Ook de litterator Peter Bergman heeft het met het leven te kwaad; hij is het, die mevr. Julia de bijdrage terugzond, maar dat weten zij beiden niet, als zij in hetzelfde herstellingsoord komen. Peter loopt met zelfmoordgedachten rond, ter afwisseling van zijn nogal ingewikkeld liefdeleven. Wel heeft de zenuwarts Stallinga hem ‘gepsychoanalyseerd zonder er zijn fabelachtig hoog honorarium voor te rekenen, alleen omdat hij... sterk geïnteresseerd was in het zieleleven van een dichter’, maar Peter houdt het toch niet en belandt ook in Monte Virginia. Pikante samenkomst in de letteren!
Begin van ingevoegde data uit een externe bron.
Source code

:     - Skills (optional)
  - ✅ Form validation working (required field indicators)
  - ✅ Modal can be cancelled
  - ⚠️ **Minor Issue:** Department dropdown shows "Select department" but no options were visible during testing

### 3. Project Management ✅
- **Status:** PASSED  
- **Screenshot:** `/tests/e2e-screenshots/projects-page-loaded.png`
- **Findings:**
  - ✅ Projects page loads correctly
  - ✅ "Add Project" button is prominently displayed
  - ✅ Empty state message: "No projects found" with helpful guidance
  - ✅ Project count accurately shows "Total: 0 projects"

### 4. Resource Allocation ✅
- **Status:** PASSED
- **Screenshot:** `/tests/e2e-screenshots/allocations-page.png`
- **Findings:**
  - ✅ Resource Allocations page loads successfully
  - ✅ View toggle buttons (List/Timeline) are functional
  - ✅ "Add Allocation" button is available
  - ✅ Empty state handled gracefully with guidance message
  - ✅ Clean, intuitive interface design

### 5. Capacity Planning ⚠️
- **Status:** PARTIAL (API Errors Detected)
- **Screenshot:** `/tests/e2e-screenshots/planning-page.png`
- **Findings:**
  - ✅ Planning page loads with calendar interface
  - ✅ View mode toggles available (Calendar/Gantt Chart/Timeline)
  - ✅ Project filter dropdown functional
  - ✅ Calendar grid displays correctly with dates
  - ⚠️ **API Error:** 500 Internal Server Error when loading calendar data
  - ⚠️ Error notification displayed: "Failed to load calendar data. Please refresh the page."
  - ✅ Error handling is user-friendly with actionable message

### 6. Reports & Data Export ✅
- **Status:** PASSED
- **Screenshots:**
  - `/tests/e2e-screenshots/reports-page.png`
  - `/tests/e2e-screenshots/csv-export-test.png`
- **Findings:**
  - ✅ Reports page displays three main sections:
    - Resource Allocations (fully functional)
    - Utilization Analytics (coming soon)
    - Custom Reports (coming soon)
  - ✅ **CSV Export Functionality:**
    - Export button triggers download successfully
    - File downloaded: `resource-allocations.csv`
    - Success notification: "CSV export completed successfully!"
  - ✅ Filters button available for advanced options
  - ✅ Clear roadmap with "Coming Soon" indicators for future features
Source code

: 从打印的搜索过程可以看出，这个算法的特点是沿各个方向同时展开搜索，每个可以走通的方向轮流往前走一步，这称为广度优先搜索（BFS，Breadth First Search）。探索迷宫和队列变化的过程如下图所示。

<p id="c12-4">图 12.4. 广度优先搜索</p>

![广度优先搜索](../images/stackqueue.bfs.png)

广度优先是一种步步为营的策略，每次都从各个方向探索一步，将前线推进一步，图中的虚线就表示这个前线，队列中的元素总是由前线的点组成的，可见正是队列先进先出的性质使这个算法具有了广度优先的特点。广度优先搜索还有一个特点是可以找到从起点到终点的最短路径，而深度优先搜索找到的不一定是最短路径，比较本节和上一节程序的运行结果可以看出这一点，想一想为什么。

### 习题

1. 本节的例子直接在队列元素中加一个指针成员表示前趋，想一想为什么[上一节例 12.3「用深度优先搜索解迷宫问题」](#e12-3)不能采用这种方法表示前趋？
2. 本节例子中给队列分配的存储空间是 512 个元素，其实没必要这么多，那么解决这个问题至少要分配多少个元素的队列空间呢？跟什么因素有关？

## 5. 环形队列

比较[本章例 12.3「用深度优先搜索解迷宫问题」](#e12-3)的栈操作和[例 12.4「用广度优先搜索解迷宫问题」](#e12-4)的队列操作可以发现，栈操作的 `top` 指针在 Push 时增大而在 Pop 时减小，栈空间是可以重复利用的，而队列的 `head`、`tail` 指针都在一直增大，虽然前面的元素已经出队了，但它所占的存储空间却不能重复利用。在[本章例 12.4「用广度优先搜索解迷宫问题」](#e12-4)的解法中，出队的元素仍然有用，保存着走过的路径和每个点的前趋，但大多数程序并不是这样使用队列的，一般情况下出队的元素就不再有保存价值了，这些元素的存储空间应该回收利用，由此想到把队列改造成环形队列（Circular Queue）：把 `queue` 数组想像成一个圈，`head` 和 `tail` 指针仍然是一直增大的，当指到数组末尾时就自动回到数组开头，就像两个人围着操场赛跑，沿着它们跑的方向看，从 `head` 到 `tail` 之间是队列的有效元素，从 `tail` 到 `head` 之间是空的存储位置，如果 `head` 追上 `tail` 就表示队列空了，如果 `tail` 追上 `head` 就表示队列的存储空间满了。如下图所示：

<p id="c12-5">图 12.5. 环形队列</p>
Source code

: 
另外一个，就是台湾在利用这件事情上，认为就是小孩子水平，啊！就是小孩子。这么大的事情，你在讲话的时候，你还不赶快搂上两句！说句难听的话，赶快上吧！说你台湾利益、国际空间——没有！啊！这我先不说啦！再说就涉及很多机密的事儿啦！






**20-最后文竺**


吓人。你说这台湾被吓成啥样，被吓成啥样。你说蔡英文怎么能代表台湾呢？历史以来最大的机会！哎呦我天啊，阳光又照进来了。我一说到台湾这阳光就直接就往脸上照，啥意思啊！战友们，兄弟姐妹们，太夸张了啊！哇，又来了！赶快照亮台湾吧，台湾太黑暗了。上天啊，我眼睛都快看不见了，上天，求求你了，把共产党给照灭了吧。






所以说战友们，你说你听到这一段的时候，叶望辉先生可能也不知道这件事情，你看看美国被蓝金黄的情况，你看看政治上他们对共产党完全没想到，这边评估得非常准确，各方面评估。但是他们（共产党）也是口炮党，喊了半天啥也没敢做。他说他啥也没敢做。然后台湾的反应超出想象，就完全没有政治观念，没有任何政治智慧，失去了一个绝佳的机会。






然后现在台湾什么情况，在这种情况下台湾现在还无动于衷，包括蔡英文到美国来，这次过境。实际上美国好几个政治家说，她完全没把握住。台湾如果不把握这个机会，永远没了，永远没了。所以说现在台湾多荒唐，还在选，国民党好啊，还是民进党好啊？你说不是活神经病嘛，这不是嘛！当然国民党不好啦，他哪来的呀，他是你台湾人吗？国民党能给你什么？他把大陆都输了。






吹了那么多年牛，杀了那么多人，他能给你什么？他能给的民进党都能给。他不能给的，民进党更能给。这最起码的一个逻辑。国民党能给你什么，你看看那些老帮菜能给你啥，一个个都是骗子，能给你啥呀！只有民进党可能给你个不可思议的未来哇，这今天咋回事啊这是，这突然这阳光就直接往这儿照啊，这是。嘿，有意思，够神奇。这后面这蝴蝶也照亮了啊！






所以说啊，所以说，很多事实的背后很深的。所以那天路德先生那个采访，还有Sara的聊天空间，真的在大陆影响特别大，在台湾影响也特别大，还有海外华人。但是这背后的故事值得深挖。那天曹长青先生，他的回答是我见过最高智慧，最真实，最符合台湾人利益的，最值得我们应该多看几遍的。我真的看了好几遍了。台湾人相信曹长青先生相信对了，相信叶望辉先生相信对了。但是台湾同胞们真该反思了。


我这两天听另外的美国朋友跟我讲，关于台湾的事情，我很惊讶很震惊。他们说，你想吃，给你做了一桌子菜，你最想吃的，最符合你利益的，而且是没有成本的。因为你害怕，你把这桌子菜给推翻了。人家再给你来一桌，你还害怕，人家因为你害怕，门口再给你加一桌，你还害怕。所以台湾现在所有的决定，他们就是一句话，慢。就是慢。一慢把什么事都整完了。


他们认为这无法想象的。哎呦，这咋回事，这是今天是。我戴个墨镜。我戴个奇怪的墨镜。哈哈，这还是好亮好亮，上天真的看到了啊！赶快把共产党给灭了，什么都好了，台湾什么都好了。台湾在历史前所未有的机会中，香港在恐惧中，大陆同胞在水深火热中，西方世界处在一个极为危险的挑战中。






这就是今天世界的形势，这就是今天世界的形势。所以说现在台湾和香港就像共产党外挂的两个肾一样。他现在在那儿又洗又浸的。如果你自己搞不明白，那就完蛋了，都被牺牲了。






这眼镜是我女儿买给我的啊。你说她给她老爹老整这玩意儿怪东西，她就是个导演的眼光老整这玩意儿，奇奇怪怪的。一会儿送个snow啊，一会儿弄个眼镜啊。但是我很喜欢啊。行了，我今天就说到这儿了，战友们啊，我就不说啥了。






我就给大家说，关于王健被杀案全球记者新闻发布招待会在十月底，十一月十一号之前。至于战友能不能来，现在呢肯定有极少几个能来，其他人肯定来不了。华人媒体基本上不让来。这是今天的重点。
Hoewel Julia niet aan de wuftheid meedoet (heeft zij niet een Russische pianist weerstaan, ‘met oogen die phosphoriseerden en handen die electrisch schenen’?) en zelfs geen aandacht schenkt aan een donkere Tsjech en een ‘poezelblonde’ Fin, rolt het leven haar tegen Peter aan, en juist terwijl hij bezig is weer met zijn revolver te werken. Peter ziet natuurlijk van zelfmoord af; en nu volgt er een reeks verwikkelingen, die tenslotte toch weer uitmonden in een partijtje bridge, een soortgelijk als dat, waarmee het boek ook begon. Een en ander is waarschijnlijk cynisch bedoeld; ‘o groote God, wat was het leven een grauwe, wrange comedie...’ (p. 57)
Op deze roman van mevrouw Van Ammers, geschreven in soms grappig, soms pathetisch confectie-Nederlands, heb ik niets tegen, wanneer ik er het etiket ‘amusementslectuur’ op mag plakken. Maar er komt ook hogere conversatie in voor, zoals b.v. dit fraais:
‘U houdt net als ik van Balzac en Baudelaire, u vindt Proust decadent maar suggestief, Gide subtiel en toch geweldig en u hebt het land aan zware degelijke Hollandse romans vooral als ze door vrouwen zijn geschreven.’ En mevr. Van Ammers laat daarop volgen: ‘Waarom lacht u nu opeens?’ Omdat die conversatie best gemist kan worden in zo een spannend boek, mevrouw, en U onnodig compromitteert, antwoorden wij. Uw gebied toch, mevrouw, zijn tegendraadse zenuwen, electrische handen, ‘poezele lichaamsdelen’, ‘te heet geworden gevoelens’ en dergelijke onderwerpen; Proust en Gide behoren in Uw vocabulaire niet thuis en figureren in Uw roman als diamanten onder bazaarartikelen. En in plaats van en passant nog minachtend te spreken over ‘Holland, het land der krentenwegers’, waarin volgens U een schrijver, ‘zelfs een succesvolle’, geen behoorlijk bestaan vindt, maar dat Uw boeken blijkbaar nog voor zij verschenen zijn al aan een derde druk helpt, moest gij, mevrouw, dankbare lofzangen aanheffen op het publiek, dat eerlijk van Proust en Gide niets wil weten en uw Prins Incognito ter afwisseling van het bridgespel tot zich wenst te nemen.